Reportase Webinar Menuju Peraturan Gubernur DIY

Sebuah Pembelajaran dari Penelitian tentang Skrining Penyakit Jantung Bawaan pada Siswa Sekolah Dasar di Provinsi Yogyakarta

Kamis, 18 Februari 2021

Pada Kamis (18 Februari 2021) telah diselenggarakan webinar tentang “Menuju Peraturan Gubernur DIY: Sebuah Pembelajaran dari Penelitian tentang Skrining Penyakit Jantung Bawaan pada Siswa Sekolah Dasar di Provinsi Yogyakarta” yang berisi kontribusi nyata para akademisi dan klinisi dalam proses pengembangan kebijakan kesehatan, khususnya masalah kardiovaskuler (CVD) di Provinsi Daerah Istimewa Yogyakarta. Webinar ini merupakan salah satu langkah yang diharapkan dapat memberikan inspirasi untuk pihak - pihak terkait agar terus berkontribusi dalam pengembangan dan perbaikan kebijakan kesehatan di Indonesia.

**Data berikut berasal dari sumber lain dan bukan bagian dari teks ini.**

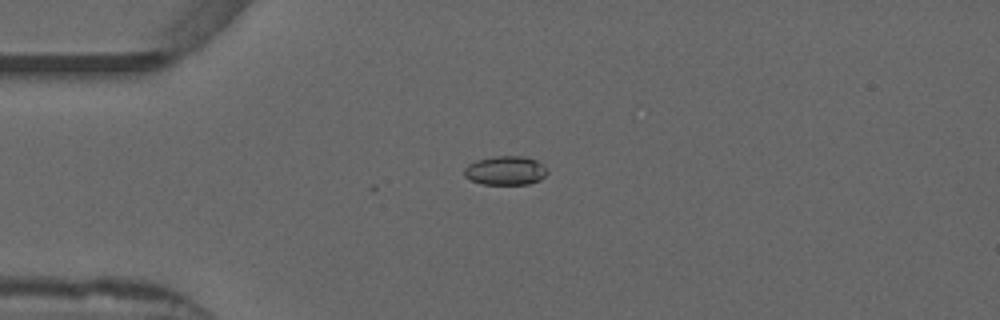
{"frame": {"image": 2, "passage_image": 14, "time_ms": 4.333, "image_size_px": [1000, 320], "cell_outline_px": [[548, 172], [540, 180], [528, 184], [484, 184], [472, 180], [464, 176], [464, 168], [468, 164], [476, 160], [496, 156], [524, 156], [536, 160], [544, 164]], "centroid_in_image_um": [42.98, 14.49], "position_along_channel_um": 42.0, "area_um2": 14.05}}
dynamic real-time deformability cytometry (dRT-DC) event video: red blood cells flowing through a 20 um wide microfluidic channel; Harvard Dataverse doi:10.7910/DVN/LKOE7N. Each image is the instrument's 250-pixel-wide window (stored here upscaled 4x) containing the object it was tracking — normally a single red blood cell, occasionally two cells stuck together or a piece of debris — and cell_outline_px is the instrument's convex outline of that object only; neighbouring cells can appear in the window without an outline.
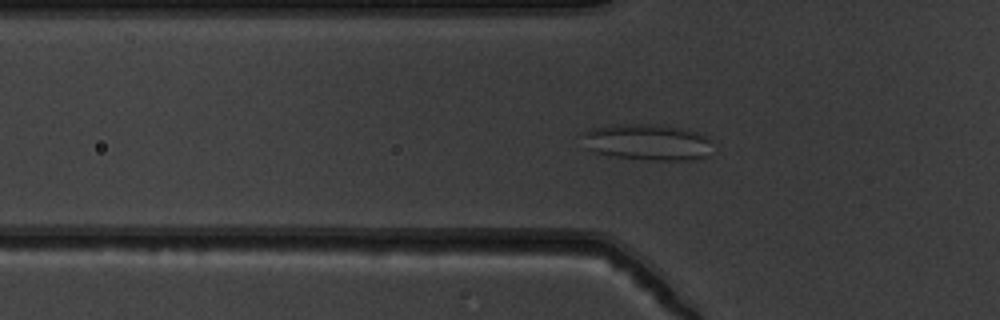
{"species": "common noctule bat (a hibernating species)", "species_latin": "Nyctalus noctula", "temperature_condition": "warm", "stored_images_in_passage": 55, "camera_frame_rate_fps": 3000, "um_per_image_px": 0.085, "animal": {"sex": "male", "body_mass_g": 19.5, "forearm_length_mm": 54.6}, "frame": {"image": 1, "passage_image": 20, "time_ms": 6.333, "image_size_px": [1000, 320], "cell_outline_px": [[708, 156], [696, 160], [648, 160], [616, 156], [596, 152], [584, 148], [584, 132], [592, 128], [608, 124], [660, 124], [684, 128], [708, 136]], "centroid_in_image_um": [55.01, 12.07], "position_along_channel_um": 70.8, "area_um2": 27.57}}
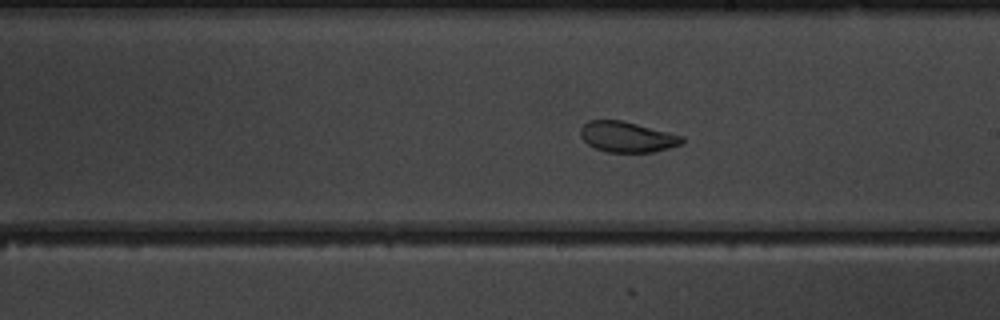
{"frame": {"image": 2, "passage_image": 33, "time_ms": 10.667, "image_size_px": [1000, 320], "cell_outline_px": [[684, 140], [680, 144], [668, 148], [652, 152], [608, 152], [596, 148], [588, 144], [580, 136], [580, 128], [588, 120], [624, 120], [684, 136]], "centroid_in_image_um": [53.3, 11.62], "position_along_channel_um": 235.7, "area_um2": 18.09}}
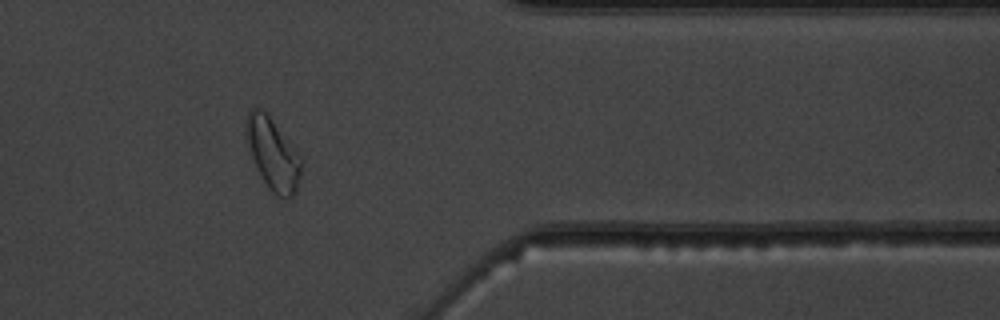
{"frame": {"image": 3, "passage_image": 46, "time_ms": 15.0, "image_size_px": [1000, 320], "cell_outline_px": [[304, 160], [296, 192], [288, 200], [284, 200], [276, 196], [268, 188], [256, 168], [244, 132], [244, 124], [248, 112], [252, 108], [260, 108], [268, 116]], "centroid_in_image_um": [23.2, 13.14], "position_along_channel_um": 388.2, "area_um2": 23.06}, "authors_computed_cell_mechanics": {"area_um2": 26.1256, "velocity_mm_per_s": 3.8192, "shape_relaxation_time_tau1_ms": null, "shape_relaxation_time_tau2_ms": 1.6842, "deformation_change_tau1": null, "deformation_change_tau2": 0.0759}}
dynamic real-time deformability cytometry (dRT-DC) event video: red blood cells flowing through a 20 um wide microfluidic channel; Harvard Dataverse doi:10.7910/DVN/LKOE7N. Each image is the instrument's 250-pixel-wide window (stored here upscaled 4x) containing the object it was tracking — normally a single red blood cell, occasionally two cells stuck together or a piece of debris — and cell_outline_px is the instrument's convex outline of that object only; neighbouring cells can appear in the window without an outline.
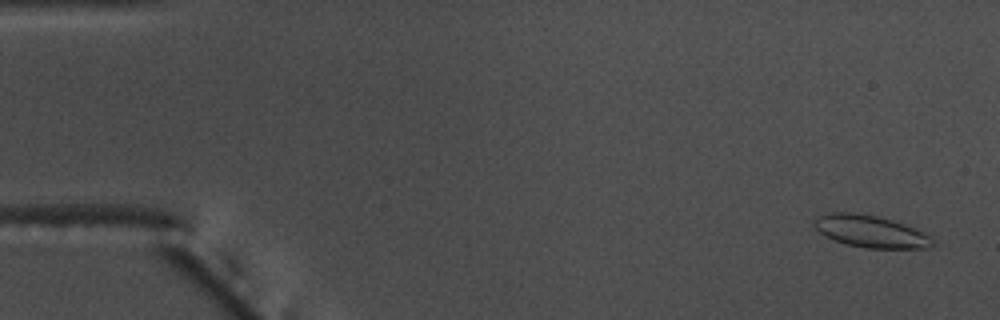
{"species": "common noctule bat (a hibernating species)", "species_latin": "Nyctalus noctula", "temperature_condition": "warm", "stored_images_in_passage": 15, "camera_frame_rate_fps": 3000, "um_per_image_px": 0.085, "animal": {"sex": "male", "body_mass_g": 17.5, "forearm_length_mm": 52.3}, "frame": {"image": 1, "passage_image": 3, "time_ms": 0.667, "image_size_px": [1000, 320], "cell_outline_px": [[932, 244], [928, 248], [864, 248], [848, 244], [824, 236], [812, 224], [812, 220], [816, 216], [832, 212], [852, 212], [876, 216], [892, 220], [904, 224], [924, 232], [932, 240]], "centroid_in_image_um": [73.94, 19.66], "position_along_channel_um": 11.1, "area_um2": 21.96}}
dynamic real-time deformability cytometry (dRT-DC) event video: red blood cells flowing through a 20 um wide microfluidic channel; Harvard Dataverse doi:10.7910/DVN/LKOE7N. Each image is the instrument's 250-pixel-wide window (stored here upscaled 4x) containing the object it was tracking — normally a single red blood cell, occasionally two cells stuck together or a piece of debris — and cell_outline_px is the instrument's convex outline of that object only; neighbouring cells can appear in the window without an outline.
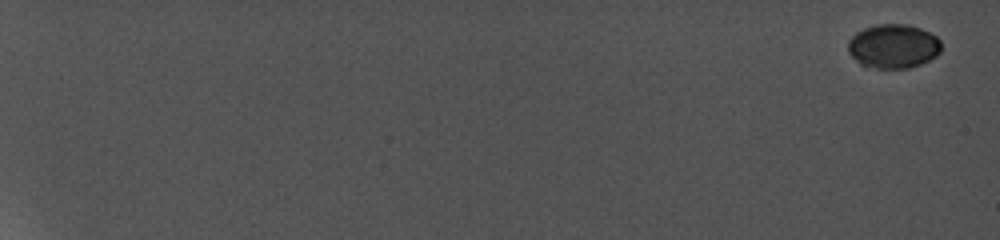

Webinar ini berlangsung pada pukul 10:00 - 11:45 WIB di Common Room Gedung Litbang, FK-KMK UGM dan disiarkan secara langsung melalui Zoom Meeting serta YouTube Live Streaming. Webinar ini mengangkat isu tentang Peraturan Gubernur DIY terkait skrining penyakit jantung bawaan pada siswa sekolah dasar di Provinsi Yogyakarta.

Tujuan dari webinar ini adalah menyampaikan diseminasi hasil penelitian tentang screening penyakit jantung bawaan pada anak di sekolah dasar, mengambil pembelajaran yang diperoleh dari proses penelitian tersebut hingga perumusan draft kebijakan, mendukung proses pembentukan dan pengembangan kebijakan di bidang kardiovaskuler (CVD), serta mengaplikasikan teori proses tahapan pengembangan kebijakan hingga advokasi kebijakan.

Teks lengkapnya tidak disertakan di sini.